**WORK REQUEST**. Your response should consist of every entry, unchanged.

= = =

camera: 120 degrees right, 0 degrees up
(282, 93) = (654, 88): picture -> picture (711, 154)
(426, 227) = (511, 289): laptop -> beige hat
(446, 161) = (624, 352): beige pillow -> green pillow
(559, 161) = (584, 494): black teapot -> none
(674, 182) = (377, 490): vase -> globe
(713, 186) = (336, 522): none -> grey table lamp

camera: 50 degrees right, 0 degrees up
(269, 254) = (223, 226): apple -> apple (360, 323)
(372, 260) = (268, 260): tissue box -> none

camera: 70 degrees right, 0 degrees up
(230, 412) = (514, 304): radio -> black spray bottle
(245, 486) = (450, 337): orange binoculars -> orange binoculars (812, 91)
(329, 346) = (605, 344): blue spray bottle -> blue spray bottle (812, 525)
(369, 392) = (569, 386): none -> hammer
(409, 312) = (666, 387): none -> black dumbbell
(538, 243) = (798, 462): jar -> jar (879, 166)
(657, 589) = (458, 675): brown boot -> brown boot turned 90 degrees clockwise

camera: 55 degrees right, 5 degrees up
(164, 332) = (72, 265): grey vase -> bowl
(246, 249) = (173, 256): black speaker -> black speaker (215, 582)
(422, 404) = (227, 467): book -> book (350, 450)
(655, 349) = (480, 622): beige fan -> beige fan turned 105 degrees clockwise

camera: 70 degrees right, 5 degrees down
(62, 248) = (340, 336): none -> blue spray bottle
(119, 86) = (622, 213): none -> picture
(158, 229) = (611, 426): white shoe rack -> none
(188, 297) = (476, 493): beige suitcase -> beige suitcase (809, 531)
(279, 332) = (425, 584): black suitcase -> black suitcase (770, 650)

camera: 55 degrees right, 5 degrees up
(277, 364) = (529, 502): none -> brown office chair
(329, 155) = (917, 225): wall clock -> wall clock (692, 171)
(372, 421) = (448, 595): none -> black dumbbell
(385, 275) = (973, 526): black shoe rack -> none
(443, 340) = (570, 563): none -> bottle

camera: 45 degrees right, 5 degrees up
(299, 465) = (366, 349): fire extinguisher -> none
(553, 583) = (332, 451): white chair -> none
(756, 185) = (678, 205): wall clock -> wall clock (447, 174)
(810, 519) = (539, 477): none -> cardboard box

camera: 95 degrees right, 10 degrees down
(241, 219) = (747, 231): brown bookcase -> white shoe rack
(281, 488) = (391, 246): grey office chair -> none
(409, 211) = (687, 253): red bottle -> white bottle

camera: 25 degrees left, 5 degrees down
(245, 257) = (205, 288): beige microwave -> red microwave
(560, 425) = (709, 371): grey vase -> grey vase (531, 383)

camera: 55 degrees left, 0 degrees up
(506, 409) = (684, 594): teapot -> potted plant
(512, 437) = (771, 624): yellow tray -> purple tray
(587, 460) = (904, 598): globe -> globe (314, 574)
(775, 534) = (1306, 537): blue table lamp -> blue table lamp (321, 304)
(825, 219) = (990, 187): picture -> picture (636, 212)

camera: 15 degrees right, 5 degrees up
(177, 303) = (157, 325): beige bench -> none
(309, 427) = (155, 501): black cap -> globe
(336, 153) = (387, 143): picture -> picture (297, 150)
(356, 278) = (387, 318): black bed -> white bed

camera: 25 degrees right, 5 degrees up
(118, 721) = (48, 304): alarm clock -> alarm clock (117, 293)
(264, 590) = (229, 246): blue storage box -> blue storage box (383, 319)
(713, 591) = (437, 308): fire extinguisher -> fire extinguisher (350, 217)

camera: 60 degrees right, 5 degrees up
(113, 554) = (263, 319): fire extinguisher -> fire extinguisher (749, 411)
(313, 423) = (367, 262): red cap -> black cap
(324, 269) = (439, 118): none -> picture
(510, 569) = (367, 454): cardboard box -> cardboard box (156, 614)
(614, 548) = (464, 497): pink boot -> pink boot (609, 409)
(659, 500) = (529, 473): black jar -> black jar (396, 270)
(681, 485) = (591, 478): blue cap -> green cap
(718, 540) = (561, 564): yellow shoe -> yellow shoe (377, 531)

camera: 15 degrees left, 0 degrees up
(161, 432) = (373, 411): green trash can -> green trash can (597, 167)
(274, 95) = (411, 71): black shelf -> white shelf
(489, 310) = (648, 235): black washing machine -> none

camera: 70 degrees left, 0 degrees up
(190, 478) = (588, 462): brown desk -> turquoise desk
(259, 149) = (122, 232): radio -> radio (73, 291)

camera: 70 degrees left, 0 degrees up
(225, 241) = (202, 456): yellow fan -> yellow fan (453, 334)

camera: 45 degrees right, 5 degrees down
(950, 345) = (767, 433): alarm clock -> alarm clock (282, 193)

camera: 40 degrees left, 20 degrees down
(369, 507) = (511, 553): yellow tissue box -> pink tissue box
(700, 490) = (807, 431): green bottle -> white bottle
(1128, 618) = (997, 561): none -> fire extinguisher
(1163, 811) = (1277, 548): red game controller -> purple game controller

= = =

**RESULT OF THE TASK**.
camera: 120 degrees right, 0 degrees up
(282, 93) = (654, 88): picture -> picture (711, 154)
(426, 227) = (511, 289): laptop -> beige hat
(446, 161) = (624, 352): beige pillow -> green pillow
(559, 161) = (584, 494): black teapot -> none
(674, 182) = (377, 490): vase -> globe
(713, 186) = (336, 522): none -> grey table lamp

camera: 50 degrees right, 0 degrees up
(269, 254) = (223, 226): apple -> apple (360, 323)
(372, 260) = (268, 260): tissue box -> none

camera: 70 degrees right, 0 degrees up
(230, 412) = (514, 304): radio -> black spray bottle
(245, 486) = (450, 337): orange binoculars -> orange binoculars (812, 91)
(329, 346) = (605, 344): blue spray bottle -> blue spray bottle (812, 525)
(369, 392) = (569, 386): none -> hammer
(409, 312) = (666, 387): none -> black dumbbell
(538, 243) = (798, 462): jar -> jar (879, 166)
(657, 589) = (458, 675): brown boot -> brown boot turned 90 degrees clockwise

camera: 55 degrees right, 5 degrees up
(164, 332) = (72, 265): grey vase -> bowl
(246, 249) = (173, 256): black speaker -> black speaker (215, 582)
(422, 404) = (227, 467): book -> book (350, 450)
(655, 349) = (480, 622): beige fan -> beige fan turned 105 degrees clockwise

camera: 70 degrees right, 5 degrees down
(62, 248) = (340, 336): none -> blue spray bottle
(119, 86) = (622, 213): none -> picture
(158, 229) = (611, 426): white shoe rack -> none
(188, 297) = (476, 493): beige suitcase -> beige suitcase (809, 531)
(279, 332) = (425, 584): black suitcase -> black suitcase (770, 650)

camera: 55 degrees right, 5 degrees up
(277, 364) = (529, 502): none -> brown office chair
(329, 155) = (917, 225): wall clock -> wall clock (692, 171)
(372, 421) = (448, 595): none -> black dumbbell
(385, 275) = (973, 526): black shoe rack -> none
(443, 340) = (570, 563): none -> bottle

camera: 45 degrees right, 5 degrees up
(299, 465) = (366, 349): fire extinguisher -> none
(553, 583) = (332, 451): white chair -> none
(756, 185) = (678, 205): wall clock -> wall clock (447, 174)
(810, 519) = (539, 477): none -> cardboard box

camera: 95 degrees right, 10 degrees down
(241, 219) = (747, 231): brown bookcase -> white shoe rack
(281, 488) = (391, 246): grey office chair -> none
(409, 211) = (687, 253): red bottle -> white bottle

camera: 25 degrees left, 5 degrees down
(245, 257) = (205, 288): beige microwave -> red microwave
(560, 425) = (709, 371): grey vase -> grey vase (531, 383)

camera: 55 degrees left, 0 degrees up
(506, 409) = (684, 594): teapot -> potted plant
(512, 437) = (771, 624): yellow tray -> purple tray
(587, 460) = (904, 598): globe -> globe (314, 574)
(775, 534) = (1306, 537): blue table lamp -> blue table lamp (321, 304)
(825, 219) = (990, 187): picture -> picture (636, 212)

camera: 15 degrees right, 5 degrees up
(177, 303) = (157, 325): beige bench -> none
(309, 427) = (155, 501): black cap -> globe
(336, 153) = (387, 143): picture -> picture (297, 150)
(356, 278) = (387, 318): black bed -> white bed

camera: 25 degrees right, 5 degrees up
(118, 721) = (48, 304): alarm clock -> alarm clock (117, 293)
(264, 590) = (229, 246): blue storage box -> blue storage box (383, 319)
(713, 591) = (437, 308): fire extinguisher -> fire extinguisher (350, 217)

camera: 60 degrees right, 5 degrees up
(113, 554) = (263, 319): fire extinguisher -> fire extinguisher (749, 411)
(313, 423) = (367, 262): red cap -> black cap
(324, 269) = (439, 118): none -> picture
(510, 569) = (367, 454): cardboard box -> cardboard box (156, 614)
(614, 548) = (464, 497): pink boot -> pink boot (609, 409)
(659, 500) = (529, 473): black jar -> black jar (396, 270)
(681, 485) = (591, 478): blue cap -> green cap
(718, 540) = (561, 564): yellow shoe -> yellow shoe (377, 531)

camera: 15 degrees left, 0 degrees up
(161, 432) = (373, 411): green trash can -> green trash can (597, 167)
(274, 95) = (411, 71): black shelf -> white shelf
(489, 310) = (648, 235): black washing machine -> none

camera: 70 degrees left, 0 degrees up
(190, 478) = (588, 462): brown desk -> turquoise desk
(259, 149) = (122, 232): radio -> radio (73, 291)

camera: 70 degrees left, 0 degrees up
(225, 241) = (202, 456): yellow fan -> yellow fan (453, 334)

camera: 45 degrees right, 5 degrees down
(950, 345) = (767, 433): alarm clock -> alarm clock (282, 193)

camera: 40 degrees left, 20 degrees down
(369, 507) = (511, 553): yellow tissue box -> pink tissue box
(700, 490) = (807, 431): green bottle -> white bottle
(1128, 618) = (997, 561): none -> fire extinguisher
(1163, 811) = (1277, 548): red game controller -> purple game controller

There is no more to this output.